Items from a dataset
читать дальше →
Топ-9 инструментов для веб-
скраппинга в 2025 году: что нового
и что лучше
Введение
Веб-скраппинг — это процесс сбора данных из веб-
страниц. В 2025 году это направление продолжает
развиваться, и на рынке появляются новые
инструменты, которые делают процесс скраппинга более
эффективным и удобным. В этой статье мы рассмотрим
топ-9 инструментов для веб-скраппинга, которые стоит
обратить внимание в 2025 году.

WHAT THIS TASK INVOLVES:
What are the lines above, starting at the one with "страниц. В 2025" and ending at the one with "топ-9 инструментов для веб-скраппинга, которые"? Give them again exactly, and only them.

EXERCISE ANSWER:
страниц. В 2025 году это направление продолжает
развиваться, и на рынке появляются новые
инструменты, которые делают процесс скраппинга более
эффективным и удобным. В этой статье мы рассмотрим
топ-9 инструментов для веб-скраппинга, которые стоит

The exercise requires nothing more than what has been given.